An agile retrospective meeting is considered successful if, after the session and acquiring information, i.e., flaws and positive points from the sprint meeting, the team improves in the next phase. Continuous improvement is a sign of a successful retrospective.
Ideal Format of Agile Retrospective:
Usually, it takes ½ to 1 hour for a retrospective to be complete. Here are the three pillars of a successful retrospective:
Appreciate & Celebrate:
This is important. As a scrum master, you should appreciate the team for their accomplishment and celebrate the new client, a good result, or a feature release. This helps increase the morale of the team and pushes them forward.
Discuss Obstacles:
Retrospective meetings have one purpose, which is improvement for the next phase. These meetings are an opportunity to fix previous issues. After analyzing, teams should discuss the problems and hurdles faced during the last sprint and plan to implement them.
Resolve:
Identify and resolve the discussed obstacles faced in the sprint.
Tips to improve retrospective meetings
Here are some tips you can follow to improve your retrospective meetings:
1. Prep, Prep, Prep:
Before you go to that meeting, as a scrum master, you must analyze and think through everything. You wouldn’t want to go without preparation. There will be questions, answers, and some new ideas to deal with. Hence, it’s important to analyze the whole project and then pick up the points you think should be addressed to improve the next one. Make sure that you’re fair and have a neutral mindset in picking the wrongs of your team.
2. Be critical but not personal:
Again, you should be prepared before throwing some harsh reality on your team. While talking in the meeting, keep an open mindset and listen to everyone. See what others have to say about how you’re leading a project. It’s important to let your team share their feelings about whatever is bothering them.
Rather than playing the blame game, these meetings should be about sharing experiences and learning from them. Of course, people are going to make mistakes; that’s constant. But, playing the blame game is unhealthy for a team. Hence, make sure that everyone shares experiences with a mindset of improving in the next project, instead of blaming another person.
4. Ask questions
Asking questions is important in any organization. And as a project leader, you must ask and address these questions. If people in your team are hesitant in asking questions, make sure they are comfortable. And if they fear asking questions, you should know that something is not going right. It would be best if you let everyone ask questions. This way, the door to more creative ideas and dealing with problems opens. It helps not in the team’s development but also builds trust across people.

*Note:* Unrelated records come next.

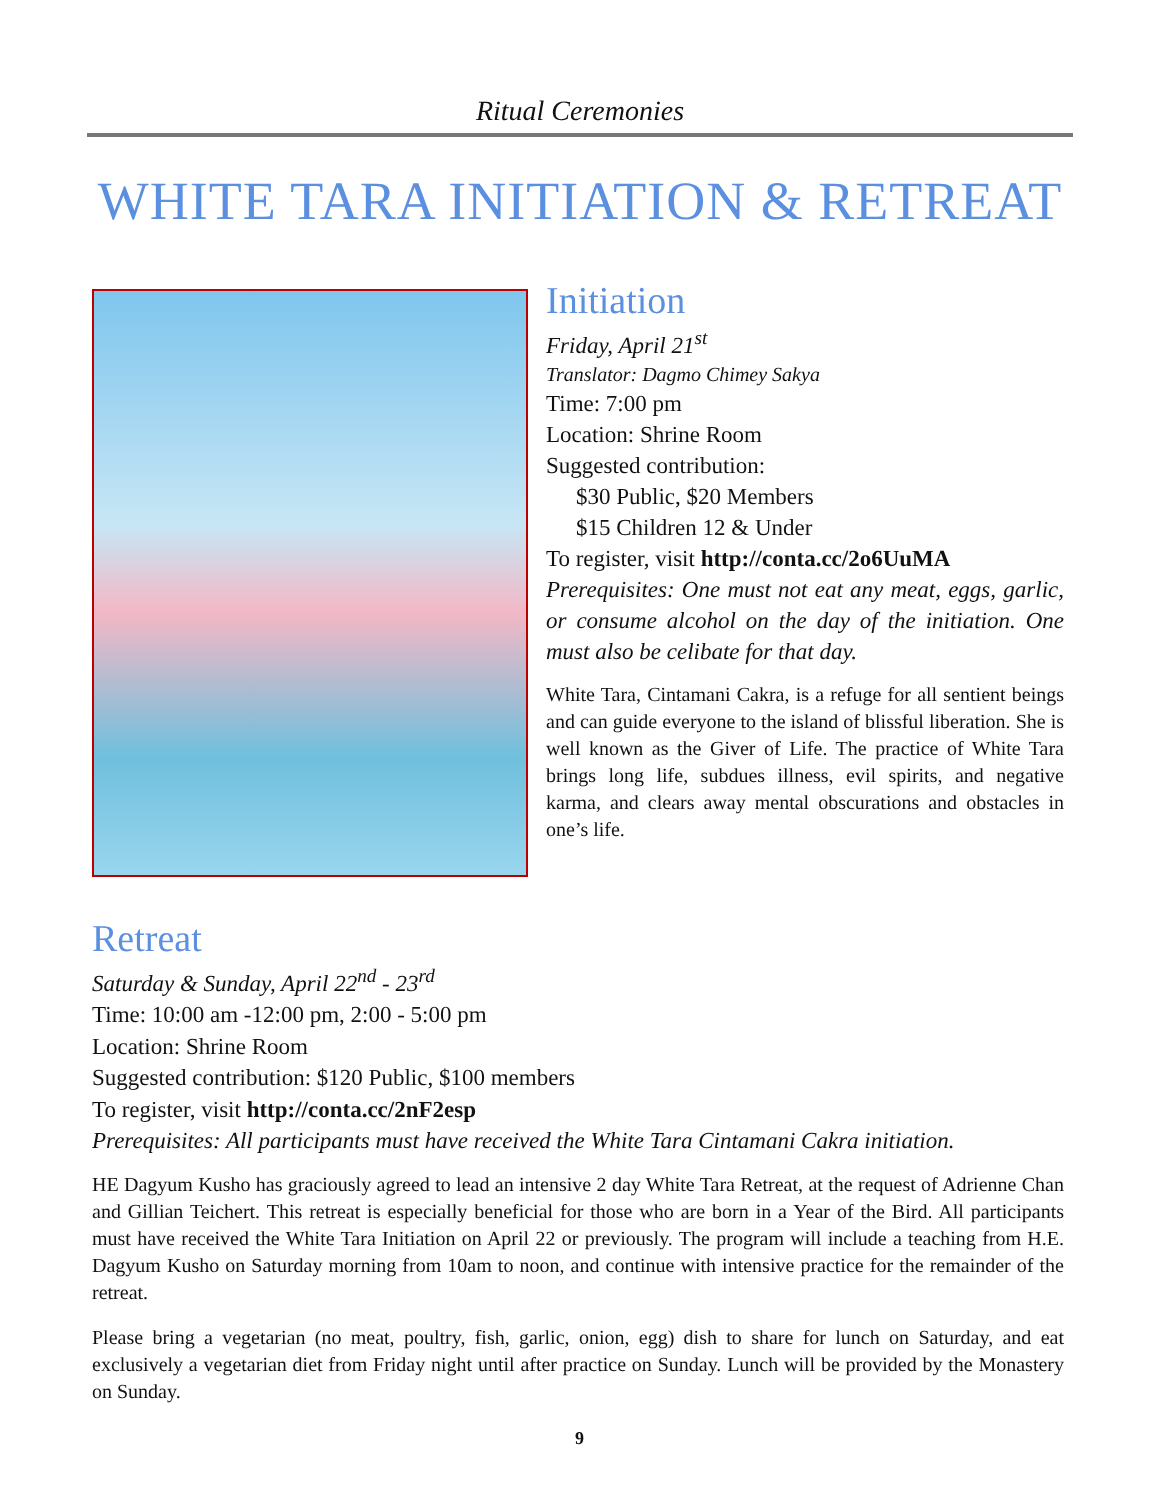Ritual Ceremonies
WHITE TARA INITIATION & RETREAT
Initiation
Friday, April 21<sup>st</sup>
Translator: Dagmo Chimey Sakya
Time: 7:00 pm
Location: Shrine Room
Suggested contribution:
$30 Public, $20 Members
$15 Children 12 & Under
To register, visit http://conta.cc/2o6UuMA
Prerequisites: One must not eat any meat, eggs, garlic, or consume alcohol on the day of the initiation. One must also be celibate for that day.
White Tara, Cintamani Cakra, is a refuge for all sentient beings and can guide everyone to the island of blissful liberation. She is well known as the Giver of Life. The practice of White Tara brings long life, subdues illness, evil spirits, and negative karma, and clears away mental obscurations and obstacles in one’s life.
Retreat
Saturday & Sunday, April 22<sup>nd</sup> - 23<sup>rd</sup>
Time: 10:00 am -12:00 pm, 2:00 - 5:00 pm
Location: Shrine Room
Suggested contribution: $120 Public, $100 members
To register, visit http://conta.cc/2nF2esp
Prerequisites: All participants must have received the White Tara Cintamani Cakra initiation.
HE Dagyum Kusho has graciously agreed to lead an intensive 2 day White Tara Retreat, at the request of Adrienne Chan and Gillian Teichert. This retreat is especially beneficial for those who are born in a Year of the Bird. All participants must have received the White Tara Initiation on April 22 or previously. The program will include a teaching from H.E. Dagyum Kusho on Saturday morning from 10am to noon, and continue with intensive practice for the remainder of the retreat.
Please bring a vegetarian (no meat, poultry, fish, garlic, onion, egg) dish to share for lunch on Saturday, and eat exclusively a vegetarian diet from Friday night until after practice on Sunday. Lunch will be provided by the Monastery on Sunday.
9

5. What can make things better
Now that you’ve asked questions about what went wrong and how things should be, a plan about making things better for the next project. Ideas and solutions are first to a successful meeting, but the most challenging part is execution. Start working on how you can make things better for your next project. How to deal with a particular client? If there are hindrances, as a scrum master, you have to remove these hurdles.
Conclusion
A retrospective meeting is important after a project activity. Hence, paying attention to details and asking the right questions is important. Make sure you do this the right way because your next project depends on it.